(Electronic design automation data)
Start of Block
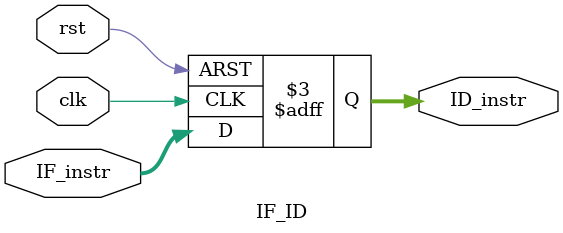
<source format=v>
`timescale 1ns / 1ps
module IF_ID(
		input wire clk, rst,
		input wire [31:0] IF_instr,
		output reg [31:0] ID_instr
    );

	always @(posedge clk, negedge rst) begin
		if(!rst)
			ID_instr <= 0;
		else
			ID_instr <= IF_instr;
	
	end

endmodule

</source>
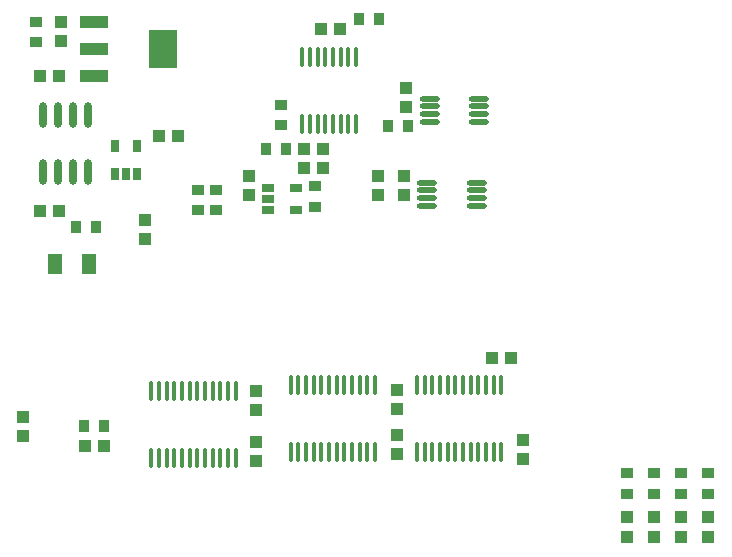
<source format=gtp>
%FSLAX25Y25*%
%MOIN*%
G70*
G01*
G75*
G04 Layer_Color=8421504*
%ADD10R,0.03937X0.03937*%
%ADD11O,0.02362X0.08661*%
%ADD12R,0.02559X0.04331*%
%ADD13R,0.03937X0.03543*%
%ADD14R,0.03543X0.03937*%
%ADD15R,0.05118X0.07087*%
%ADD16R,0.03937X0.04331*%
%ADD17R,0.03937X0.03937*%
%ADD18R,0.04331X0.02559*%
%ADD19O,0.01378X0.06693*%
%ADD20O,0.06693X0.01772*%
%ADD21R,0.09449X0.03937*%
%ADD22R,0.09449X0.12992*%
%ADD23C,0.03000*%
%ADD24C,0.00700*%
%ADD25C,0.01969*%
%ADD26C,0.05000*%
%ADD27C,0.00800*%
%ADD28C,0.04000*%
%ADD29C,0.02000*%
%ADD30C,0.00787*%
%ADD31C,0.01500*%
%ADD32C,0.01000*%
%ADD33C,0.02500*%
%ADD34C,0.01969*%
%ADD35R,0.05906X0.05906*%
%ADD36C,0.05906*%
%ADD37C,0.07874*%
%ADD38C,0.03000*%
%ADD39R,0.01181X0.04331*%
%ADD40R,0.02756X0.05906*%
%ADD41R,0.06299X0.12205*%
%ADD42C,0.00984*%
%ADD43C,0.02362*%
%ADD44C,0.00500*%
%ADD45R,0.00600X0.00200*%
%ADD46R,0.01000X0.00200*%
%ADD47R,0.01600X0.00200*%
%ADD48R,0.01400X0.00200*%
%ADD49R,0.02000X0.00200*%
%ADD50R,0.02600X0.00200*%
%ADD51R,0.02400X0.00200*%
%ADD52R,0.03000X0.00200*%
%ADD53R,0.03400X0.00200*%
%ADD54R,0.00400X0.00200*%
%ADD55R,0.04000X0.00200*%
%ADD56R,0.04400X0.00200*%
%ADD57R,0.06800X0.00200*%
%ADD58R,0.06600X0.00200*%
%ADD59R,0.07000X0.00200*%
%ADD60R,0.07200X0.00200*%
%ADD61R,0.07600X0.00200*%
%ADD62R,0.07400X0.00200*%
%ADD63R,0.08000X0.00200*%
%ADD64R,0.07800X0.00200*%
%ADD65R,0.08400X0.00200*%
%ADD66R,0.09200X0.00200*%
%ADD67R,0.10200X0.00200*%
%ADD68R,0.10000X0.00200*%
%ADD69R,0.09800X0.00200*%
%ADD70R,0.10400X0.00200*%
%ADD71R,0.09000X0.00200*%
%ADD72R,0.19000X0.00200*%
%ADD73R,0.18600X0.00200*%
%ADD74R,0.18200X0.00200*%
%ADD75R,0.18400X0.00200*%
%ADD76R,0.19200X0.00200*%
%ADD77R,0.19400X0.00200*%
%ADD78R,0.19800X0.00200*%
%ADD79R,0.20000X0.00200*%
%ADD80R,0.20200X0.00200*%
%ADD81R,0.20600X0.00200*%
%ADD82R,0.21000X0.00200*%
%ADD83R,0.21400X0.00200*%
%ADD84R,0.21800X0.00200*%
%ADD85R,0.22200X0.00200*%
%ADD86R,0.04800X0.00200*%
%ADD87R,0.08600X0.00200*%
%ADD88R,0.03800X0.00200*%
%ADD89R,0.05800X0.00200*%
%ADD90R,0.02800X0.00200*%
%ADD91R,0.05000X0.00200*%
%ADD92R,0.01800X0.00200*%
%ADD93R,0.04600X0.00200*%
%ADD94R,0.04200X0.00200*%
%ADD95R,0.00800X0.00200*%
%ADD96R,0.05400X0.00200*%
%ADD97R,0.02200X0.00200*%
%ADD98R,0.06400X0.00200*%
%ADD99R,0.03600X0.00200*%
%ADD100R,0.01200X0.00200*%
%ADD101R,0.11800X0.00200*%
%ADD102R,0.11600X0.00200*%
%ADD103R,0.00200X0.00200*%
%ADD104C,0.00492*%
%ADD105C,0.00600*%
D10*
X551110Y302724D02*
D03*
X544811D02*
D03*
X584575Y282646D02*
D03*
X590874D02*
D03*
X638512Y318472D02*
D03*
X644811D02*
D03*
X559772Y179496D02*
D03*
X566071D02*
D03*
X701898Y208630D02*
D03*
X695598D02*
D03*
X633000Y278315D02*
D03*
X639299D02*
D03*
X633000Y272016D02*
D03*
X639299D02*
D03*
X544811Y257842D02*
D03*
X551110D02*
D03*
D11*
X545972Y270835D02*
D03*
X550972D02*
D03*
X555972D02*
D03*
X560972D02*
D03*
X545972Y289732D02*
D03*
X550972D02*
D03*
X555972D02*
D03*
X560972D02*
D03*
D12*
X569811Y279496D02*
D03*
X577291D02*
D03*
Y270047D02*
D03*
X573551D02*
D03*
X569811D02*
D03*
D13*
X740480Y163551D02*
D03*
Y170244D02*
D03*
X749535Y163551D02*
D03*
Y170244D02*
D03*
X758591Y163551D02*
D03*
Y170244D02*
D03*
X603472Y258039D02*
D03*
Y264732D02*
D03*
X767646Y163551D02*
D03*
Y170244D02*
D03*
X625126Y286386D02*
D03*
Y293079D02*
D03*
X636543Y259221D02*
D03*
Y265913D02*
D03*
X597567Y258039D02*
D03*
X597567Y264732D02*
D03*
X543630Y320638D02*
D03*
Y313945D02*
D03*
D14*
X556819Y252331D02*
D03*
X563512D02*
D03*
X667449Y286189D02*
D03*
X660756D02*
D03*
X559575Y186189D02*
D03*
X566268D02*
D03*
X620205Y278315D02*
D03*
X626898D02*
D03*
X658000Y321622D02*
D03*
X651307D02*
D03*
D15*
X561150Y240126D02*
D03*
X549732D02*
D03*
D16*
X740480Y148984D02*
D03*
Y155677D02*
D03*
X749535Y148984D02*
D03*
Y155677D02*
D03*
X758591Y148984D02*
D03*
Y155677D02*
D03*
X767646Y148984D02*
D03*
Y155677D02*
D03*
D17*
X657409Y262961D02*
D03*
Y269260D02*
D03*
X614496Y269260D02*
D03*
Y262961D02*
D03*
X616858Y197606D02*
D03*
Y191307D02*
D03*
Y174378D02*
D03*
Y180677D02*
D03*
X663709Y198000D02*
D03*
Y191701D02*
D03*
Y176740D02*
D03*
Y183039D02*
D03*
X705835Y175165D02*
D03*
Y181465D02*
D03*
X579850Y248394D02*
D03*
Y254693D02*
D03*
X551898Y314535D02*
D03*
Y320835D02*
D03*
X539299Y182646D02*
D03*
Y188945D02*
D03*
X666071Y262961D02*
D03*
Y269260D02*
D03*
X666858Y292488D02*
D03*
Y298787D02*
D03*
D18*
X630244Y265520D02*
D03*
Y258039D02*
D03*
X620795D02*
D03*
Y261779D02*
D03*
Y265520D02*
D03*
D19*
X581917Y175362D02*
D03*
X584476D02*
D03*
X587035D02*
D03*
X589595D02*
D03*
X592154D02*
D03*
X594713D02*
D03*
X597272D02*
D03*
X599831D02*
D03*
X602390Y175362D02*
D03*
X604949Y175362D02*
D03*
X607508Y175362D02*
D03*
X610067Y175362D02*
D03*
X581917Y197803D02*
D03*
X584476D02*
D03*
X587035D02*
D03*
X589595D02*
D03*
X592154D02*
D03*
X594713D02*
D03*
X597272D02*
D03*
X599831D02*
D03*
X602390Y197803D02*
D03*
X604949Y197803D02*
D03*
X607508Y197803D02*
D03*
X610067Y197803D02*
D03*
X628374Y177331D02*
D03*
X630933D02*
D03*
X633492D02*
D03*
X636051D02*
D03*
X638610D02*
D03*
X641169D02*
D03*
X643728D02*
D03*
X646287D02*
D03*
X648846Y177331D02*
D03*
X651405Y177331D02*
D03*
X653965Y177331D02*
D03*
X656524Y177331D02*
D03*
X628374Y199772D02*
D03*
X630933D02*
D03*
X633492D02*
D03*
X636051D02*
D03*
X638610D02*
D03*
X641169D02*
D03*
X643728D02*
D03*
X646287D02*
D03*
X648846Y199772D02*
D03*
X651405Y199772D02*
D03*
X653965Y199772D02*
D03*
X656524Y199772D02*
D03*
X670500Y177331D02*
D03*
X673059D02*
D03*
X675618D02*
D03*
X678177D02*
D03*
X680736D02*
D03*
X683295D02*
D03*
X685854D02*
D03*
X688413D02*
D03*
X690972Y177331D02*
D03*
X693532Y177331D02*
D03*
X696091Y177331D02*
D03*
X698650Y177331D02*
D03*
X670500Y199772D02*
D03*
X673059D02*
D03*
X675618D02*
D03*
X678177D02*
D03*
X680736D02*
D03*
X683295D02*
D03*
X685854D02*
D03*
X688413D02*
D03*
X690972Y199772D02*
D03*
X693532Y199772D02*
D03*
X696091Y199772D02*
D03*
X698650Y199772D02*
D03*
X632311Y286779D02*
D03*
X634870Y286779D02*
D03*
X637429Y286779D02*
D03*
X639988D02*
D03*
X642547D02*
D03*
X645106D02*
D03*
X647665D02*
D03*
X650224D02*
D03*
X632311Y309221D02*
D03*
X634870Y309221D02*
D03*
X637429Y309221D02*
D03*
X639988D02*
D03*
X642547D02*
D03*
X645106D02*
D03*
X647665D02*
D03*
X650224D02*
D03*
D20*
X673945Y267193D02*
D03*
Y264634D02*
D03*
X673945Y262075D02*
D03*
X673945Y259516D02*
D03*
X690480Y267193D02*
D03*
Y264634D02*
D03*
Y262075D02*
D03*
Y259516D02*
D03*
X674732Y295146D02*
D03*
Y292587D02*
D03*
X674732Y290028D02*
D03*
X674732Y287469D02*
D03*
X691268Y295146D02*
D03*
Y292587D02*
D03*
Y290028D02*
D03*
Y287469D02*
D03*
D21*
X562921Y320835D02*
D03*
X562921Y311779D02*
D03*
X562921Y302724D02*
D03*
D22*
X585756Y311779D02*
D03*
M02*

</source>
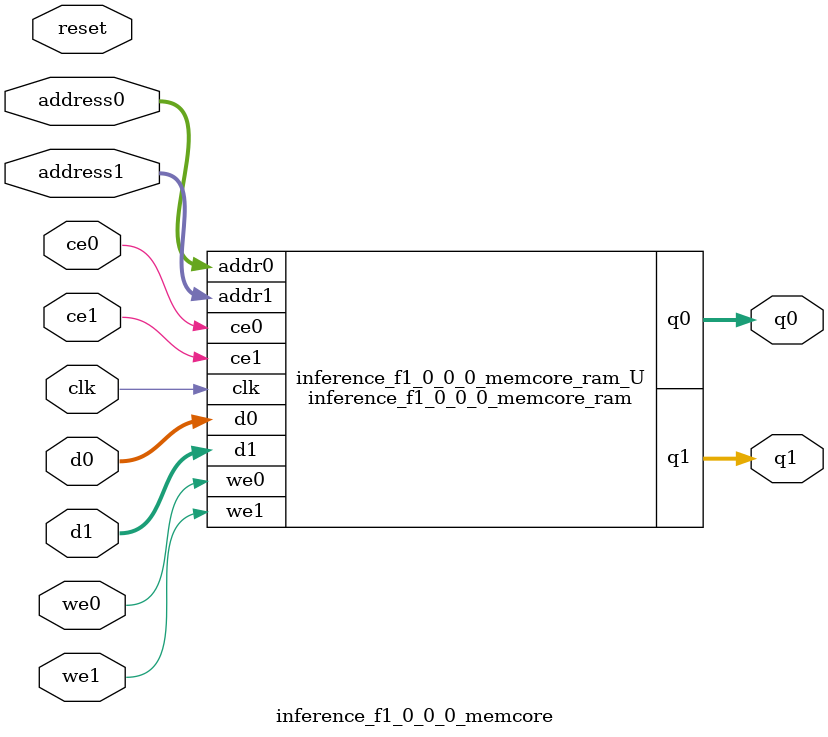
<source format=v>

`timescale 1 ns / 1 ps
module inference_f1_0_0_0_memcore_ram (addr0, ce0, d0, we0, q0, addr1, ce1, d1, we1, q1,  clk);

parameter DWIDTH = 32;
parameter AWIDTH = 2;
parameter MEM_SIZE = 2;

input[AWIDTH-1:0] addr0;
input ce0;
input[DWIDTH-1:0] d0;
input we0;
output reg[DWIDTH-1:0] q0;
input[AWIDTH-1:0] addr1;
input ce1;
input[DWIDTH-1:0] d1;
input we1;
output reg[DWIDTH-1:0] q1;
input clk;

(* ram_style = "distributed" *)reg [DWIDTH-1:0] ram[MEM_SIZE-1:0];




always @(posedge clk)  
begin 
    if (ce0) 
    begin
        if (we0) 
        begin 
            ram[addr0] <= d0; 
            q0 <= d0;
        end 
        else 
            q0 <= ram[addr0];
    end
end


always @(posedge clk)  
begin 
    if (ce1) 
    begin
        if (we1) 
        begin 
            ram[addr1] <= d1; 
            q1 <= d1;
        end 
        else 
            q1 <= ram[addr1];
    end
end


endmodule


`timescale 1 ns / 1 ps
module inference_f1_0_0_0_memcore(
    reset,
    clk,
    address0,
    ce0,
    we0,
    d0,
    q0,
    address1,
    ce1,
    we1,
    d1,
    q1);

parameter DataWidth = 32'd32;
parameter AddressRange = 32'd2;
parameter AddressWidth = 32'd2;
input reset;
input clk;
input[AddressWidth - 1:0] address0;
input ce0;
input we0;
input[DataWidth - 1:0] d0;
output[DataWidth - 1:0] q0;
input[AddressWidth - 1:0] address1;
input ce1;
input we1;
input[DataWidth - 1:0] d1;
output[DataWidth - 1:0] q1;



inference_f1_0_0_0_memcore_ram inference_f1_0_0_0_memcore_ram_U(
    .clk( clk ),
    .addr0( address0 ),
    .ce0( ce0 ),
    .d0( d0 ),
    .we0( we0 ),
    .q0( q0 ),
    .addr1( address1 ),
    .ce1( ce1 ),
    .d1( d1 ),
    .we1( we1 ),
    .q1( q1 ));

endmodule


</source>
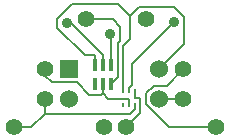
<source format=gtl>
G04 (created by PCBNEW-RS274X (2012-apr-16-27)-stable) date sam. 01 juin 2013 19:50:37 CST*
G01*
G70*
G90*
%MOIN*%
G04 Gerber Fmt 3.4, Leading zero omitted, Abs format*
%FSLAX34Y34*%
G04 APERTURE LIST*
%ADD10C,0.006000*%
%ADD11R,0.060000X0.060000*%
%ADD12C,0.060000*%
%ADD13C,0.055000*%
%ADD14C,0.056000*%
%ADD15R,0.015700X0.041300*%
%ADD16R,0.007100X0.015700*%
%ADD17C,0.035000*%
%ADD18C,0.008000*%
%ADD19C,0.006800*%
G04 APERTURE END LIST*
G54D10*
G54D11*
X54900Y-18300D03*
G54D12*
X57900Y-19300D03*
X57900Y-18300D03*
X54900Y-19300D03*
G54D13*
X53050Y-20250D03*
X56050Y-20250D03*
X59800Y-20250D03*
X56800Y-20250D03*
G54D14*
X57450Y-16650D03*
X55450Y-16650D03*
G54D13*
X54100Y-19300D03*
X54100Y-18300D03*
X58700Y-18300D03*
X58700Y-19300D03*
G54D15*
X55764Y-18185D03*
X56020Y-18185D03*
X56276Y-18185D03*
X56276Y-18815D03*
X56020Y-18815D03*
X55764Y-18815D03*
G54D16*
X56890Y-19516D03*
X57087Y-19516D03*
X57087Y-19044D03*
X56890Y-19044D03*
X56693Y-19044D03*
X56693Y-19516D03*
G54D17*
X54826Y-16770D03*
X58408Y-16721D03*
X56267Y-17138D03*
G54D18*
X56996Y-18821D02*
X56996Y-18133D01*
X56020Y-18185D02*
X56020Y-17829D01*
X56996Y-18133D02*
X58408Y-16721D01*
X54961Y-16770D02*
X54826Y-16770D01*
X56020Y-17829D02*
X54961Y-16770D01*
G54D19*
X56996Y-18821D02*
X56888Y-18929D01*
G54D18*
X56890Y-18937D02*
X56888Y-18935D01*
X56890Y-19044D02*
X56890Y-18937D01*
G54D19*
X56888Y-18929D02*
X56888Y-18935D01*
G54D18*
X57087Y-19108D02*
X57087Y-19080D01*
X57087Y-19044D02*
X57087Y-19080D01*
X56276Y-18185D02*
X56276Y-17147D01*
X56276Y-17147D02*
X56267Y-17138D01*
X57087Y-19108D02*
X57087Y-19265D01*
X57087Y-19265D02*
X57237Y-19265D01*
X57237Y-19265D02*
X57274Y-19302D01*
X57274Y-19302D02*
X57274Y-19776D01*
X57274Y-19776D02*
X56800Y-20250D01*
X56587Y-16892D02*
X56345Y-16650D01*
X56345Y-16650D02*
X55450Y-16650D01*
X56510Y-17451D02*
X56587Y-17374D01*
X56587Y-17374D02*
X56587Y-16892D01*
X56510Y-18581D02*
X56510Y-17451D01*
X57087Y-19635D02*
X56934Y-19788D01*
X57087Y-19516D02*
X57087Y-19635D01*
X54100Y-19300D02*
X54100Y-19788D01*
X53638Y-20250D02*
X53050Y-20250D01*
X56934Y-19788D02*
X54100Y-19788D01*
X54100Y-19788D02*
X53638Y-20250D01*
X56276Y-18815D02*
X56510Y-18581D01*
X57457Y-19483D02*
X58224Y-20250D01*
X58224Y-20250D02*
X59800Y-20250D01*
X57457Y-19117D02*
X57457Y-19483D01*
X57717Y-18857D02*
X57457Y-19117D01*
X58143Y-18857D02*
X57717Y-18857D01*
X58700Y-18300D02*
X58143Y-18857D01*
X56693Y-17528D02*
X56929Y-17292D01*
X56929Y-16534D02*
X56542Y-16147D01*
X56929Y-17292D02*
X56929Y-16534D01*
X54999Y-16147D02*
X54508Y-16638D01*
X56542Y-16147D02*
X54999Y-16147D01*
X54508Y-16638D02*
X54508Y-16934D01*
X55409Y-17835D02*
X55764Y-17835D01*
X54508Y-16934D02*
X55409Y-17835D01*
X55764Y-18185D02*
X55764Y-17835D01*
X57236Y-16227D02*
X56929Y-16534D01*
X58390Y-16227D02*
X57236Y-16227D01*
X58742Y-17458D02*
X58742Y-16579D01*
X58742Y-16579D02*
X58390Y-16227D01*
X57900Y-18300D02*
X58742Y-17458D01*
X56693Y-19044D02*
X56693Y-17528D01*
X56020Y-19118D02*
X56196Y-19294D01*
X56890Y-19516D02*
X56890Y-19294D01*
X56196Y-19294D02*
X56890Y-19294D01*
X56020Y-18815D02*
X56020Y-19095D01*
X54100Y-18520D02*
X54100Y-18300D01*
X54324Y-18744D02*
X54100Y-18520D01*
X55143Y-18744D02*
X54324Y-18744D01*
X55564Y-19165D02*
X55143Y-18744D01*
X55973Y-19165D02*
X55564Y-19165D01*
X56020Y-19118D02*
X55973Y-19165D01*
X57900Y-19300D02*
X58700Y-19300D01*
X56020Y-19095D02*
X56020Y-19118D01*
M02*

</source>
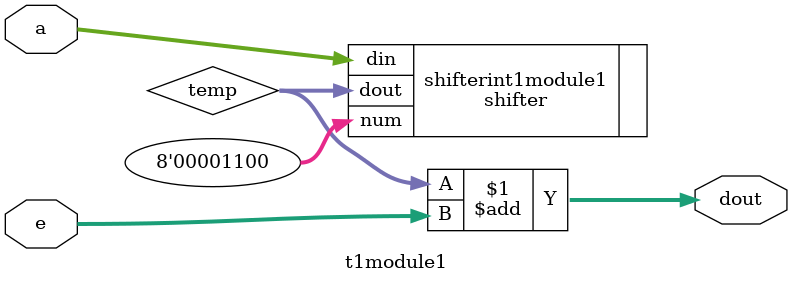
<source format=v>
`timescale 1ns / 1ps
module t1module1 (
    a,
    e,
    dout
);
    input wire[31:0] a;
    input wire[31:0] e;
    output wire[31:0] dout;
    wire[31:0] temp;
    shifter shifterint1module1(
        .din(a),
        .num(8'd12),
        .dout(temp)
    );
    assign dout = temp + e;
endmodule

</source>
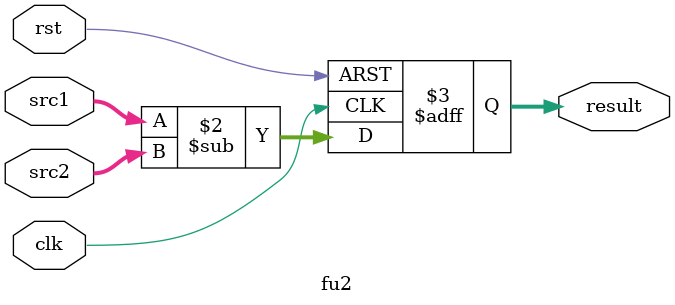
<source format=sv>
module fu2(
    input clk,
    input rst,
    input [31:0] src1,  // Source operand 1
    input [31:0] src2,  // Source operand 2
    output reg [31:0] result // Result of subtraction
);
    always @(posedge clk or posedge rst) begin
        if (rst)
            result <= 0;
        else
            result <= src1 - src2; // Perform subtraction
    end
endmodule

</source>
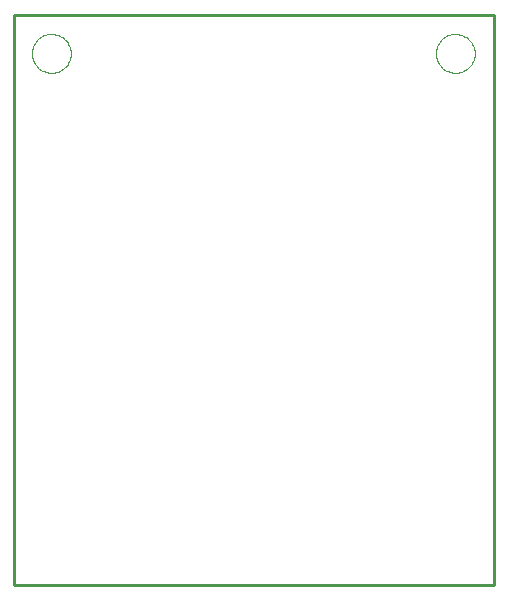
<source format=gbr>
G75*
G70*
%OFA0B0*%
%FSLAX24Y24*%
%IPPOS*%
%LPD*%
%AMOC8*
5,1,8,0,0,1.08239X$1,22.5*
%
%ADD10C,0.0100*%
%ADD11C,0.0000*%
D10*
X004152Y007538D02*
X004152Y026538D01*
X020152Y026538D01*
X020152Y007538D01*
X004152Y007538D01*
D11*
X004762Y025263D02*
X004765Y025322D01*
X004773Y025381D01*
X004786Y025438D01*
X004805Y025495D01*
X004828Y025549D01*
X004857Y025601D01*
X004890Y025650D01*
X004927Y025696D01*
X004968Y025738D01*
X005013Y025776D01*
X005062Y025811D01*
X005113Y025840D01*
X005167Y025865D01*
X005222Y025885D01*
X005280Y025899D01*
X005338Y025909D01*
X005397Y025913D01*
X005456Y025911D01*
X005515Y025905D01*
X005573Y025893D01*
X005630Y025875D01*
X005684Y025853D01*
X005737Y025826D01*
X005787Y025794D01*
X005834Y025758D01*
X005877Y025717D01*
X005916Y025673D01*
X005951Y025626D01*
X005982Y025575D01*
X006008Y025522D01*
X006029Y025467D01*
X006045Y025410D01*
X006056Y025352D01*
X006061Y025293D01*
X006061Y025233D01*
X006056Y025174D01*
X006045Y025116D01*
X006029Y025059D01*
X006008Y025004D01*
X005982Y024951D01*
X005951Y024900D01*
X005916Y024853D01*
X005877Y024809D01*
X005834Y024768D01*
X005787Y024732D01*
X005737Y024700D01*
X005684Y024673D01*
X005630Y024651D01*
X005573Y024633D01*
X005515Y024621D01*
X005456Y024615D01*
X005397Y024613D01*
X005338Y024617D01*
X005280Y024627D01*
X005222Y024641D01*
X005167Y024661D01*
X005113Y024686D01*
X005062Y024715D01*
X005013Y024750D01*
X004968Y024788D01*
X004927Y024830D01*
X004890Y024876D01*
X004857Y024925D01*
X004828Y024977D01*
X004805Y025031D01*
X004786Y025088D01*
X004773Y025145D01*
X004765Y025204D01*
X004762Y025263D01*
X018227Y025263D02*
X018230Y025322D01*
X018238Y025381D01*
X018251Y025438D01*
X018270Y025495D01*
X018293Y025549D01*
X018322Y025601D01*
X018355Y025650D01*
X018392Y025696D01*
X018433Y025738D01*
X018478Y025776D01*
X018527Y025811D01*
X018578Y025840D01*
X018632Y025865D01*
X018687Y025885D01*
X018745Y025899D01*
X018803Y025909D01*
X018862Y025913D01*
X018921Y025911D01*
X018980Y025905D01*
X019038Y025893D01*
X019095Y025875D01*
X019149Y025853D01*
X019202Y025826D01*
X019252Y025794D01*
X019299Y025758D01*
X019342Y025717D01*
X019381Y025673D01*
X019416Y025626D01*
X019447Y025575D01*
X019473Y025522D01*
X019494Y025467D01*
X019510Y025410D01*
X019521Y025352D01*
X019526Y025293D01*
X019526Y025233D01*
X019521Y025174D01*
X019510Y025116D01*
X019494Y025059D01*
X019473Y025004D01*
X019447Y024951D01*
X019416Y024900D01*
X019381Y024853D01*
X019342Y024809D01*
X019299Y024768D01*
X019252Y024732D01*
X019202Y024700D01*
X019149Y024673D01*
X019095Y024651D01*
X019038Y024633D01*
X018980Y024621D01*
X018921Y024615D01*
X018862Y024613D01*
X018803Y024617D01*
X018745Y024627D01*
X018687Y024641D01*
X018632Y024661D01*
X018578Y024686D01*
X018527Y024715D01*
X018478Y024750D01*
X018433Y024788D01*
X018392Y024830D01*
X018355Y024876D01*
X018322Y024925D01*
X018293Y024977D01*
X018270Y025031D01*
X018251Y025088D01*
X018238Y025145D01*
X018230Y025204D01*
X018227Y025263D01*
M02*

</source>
End of Block
• What the exercise asks: Determine how many lines in the records include the string "dout". Only that number should be given.

• Solution: 4